When hormones cause acne

Mothers and daughters often share many life experiences – both good and bad. Acne, caused by hormonal fluctuations, is a shared experience most younger and older women would rather not have – especially before a date or a special occasion.
Acne is, however, not something which disappears when adolescence is over. It can show up as whiteheads, blackheads, pimples or small cysts in women of any age. These are all the result of skin pores becoming partially or completely clogged up, and sometimes infected by bacteria. The skin-
coloured/red bumps that form when you have a pimple, are called comedones.
For years, people believed the myth that chocolate caused acne. While a healthy diet (as well as exercise) is good for your overall health and can reduce the incidence of inflammation in the body, scientists have never found any particular foodstuff to be the cause of acne.

So what is the role of hormones in causing acne, and what can mothers and daughters do about it?


The role of hormones
There is no single cause of acne, and it is linked to several things, such as excess oil production in the skin, clogged hair follicles, bacterial infection, and side effects of certain medications. Constant stress can also play a role.
But back to the hormonal causes. Most young and adult women have had the experience of a skin breakout when they are pre-menstrual. Why does this happen?


Pores and hair follicles in the skin contain what is called sebaceous (or oil) glands. These glands produce a sebum that lubricates your skin and your hair. Without these sebaceous glands, our skin would be dry and cracked, and we would age much faster. But this natural skin lubricant comes at
the price of a few pimples for most women.

The production of sebum is affected by hormonal changes, such as are seen during the menstrual cycle or pregnancy. In adolescence, hormone levels in a girl’s body can change dramatically. In the first half of a 28-day menstrual cycle, the predominant hormone is oestrogen, and in the second half
of the cycle it is progesterone, which stimulates the production of sebum.

Then just before the onset of the period, both of these hormonal levels drop. The male hormone, testosterone (yes, girls have a little bit of this too) stays at a constant level all month, so suddenly it finds itself in the top spot. And,
yes, you’ve guessed it – testosterone is also linked to the excess production of sebum, which, in turn can lead to the clogging of pores and hair follicles.

Hormonal acne in teens often appears on the nose, forehead and chin. In adult women, it tends to appear on the lower part of the face, such as the bottom of the cheeks and the jawline. While most girls and women have a few pimples now and then, hormonal acne can become severe, forming
deep red cysts under the skin, which could lead to scarring.

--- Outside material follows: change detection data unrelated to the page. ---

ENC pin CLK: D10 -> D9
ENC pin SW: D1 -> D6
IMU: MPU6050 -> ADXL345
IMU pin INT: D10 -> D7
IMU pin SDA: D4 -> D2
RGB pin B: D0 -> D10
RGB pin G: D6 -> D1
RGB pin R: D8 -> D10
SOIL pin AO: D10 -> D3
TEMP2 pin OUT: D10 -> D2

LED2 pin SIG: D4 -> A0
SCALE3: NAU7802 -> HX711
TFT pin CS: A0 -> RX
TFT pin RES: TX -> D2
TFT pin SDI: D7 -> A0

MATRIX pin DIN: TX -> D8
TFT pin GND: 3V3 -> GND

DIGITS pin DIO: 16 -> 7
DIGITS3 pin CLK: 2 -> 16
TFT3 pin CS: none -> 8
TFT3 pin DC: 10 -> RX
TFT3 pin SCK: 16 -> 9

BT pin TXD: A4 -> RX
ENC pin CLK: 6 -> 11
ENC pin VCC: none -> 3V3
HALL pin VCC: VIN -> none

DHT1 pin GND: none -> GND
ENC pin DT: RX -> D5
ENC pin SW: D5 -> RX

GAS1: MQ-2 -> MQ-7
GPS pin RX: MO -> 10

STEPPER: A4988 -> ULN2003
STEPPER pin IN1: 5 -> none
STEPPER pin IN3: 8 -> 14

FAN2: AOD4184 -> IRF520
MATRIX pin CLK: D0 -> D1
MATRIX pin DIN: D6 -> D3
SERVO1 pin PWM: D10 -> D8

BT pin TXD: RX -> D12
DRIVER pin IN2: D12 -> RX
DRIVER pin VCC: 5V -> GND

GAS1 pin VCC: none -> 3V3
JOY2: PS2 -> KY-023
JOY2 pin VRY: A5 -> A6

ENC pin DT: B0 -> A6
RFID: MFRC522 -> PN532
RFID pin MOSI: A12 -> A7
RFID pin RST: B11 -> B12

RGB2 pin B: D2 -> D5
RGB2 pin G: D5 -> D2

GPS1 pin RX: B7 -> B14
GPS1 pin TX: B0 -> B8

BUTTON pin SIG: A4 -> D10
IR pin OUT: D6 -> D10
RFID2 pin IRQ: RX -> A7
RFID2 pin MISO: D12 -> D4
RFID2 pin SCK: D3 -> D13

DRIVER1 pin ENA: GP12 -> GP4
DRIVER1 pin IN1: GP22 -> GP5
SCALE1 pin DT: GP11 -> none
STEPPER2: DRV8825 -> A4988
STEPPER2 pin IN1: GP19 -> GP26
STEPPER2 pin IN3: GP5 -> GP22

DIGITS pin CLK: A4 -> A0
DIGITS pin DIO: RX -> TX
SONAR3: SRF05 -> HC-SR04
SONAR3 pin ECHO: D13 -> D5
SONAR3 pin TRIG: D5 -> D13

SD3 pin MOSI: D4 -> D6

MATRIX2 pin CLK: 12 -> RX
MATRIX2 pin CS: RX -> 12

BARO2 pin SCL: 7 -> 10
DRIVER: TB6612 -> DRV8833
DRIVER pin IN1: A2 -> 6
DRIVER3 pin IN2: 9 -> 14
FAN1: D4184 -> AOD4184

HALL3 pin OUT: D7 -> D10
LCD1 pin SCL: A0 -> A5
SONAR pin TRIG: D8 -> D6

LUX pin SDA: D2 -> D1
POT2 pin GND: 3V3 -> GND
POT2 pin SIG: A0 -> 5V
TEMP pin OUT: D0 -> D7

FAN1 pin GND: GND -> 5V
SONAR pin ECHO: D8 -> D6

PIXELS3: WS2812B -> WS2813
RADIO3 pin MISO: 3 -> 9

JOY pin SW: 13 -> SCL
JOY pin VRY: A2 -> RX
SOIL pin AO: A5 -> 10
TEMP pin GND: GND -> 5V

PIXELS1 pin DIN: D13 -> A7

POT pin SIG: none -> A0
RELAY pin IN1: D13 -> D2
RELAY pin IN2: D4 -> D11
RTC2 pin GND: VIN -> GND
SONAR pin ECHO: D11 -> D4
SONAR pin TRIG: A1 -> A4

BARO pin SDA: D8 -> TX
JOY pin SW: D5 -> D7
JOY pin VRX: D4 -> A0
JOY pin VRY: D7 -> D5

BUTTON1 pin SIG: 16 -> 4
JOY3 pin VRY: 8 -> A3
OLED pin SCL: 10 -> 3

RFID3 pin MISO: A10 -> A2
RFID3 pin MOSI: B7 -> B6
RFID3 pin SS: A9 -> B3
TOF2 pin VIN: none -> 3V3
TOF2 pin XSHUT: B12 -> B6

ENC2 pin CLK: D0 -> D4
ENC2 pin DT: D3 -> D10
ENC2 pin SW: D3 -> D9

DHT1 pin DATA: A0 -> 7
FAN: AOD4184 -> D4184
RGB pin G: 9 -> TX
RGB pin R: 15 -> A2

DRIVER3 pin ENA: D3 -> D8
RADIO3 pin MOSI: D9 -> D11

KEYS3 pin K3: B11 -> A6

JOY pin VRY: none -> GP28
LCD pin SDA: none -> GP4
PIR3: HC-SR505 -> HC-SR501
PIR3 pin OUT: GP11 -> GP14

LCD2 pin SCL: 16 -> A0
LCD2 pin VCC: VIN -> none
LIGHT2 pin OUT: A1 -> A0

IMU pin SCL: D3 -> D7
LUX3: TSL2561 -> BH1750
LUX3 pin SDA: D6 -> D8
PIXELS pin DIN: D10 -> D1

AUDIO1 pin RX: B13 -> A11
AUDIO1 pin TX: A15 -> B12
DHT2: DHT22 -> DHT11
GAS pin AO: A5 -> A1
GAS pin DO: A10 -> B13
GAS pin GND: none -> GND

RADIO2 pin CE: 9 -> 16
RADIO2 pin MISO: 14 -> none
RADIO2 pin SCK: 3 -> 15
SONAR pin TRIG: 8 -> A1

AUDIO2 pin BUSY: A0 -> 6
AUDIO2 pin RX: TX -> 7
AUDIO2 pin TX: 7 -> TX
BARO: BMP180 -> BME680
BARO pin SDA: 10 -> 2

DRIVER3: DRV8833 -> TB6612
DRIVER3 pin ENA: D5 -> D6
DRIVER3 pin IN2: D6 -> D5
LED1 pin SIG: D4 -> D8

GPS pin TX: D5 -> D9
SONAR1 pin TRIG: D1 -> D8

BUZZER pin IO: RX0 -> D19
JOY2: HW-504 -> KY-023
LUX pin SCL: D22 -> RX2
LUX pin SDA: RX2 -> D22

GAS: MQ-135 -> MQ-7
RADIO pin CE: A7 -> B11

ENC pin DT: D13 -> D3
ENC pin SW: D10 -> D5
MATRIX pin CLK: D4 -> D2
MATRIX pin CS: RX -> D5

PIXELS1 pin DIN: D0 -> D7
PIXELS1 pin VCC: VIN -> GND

The treatment of hormonal acne
There are basically two ways of treating this condition: by means of topical skin care, and going onto prescription hormonal treatments. It is always advisable to see a doctor or a dermatologist if the problem is moderate to severe. Skin cleansing alone will make little difference to a severe case of
hormonal acne.


Topical skin care: This includes proper cleansing of the skin to remove excess sebum before it can clog the pores. Steaming your face can also help to unclog pores. Over-the-counter acne remedies often contain salicylic acid, which clears the pores and removes excess oil. Treatments that contain benzoyl peroxide remove excess oil and unclog the pores. It also dries out existing pimples and kills bacteria. It can go a long way to preventing new pimples or acne from forming. There are also
several other topical medications that your doctor or dermatologist could prescribe that are more powerful. Remember that these take time to work – don’t be impatient and expect overnight miracles.


Oral medication. All of these require a doctor’s prescription. They range from antibiotics that kill bacteria and reduce inflammation, to hormonal treatments, which include oral contraceptives (also known as “The Pill”). These work by regulating hormone levels with the aim of reducing the
production of sebum, thereby reducing the incidence of acne. For severe cases of cystic acne, retinoids can be used. They reduce oil production but can have serious side effects.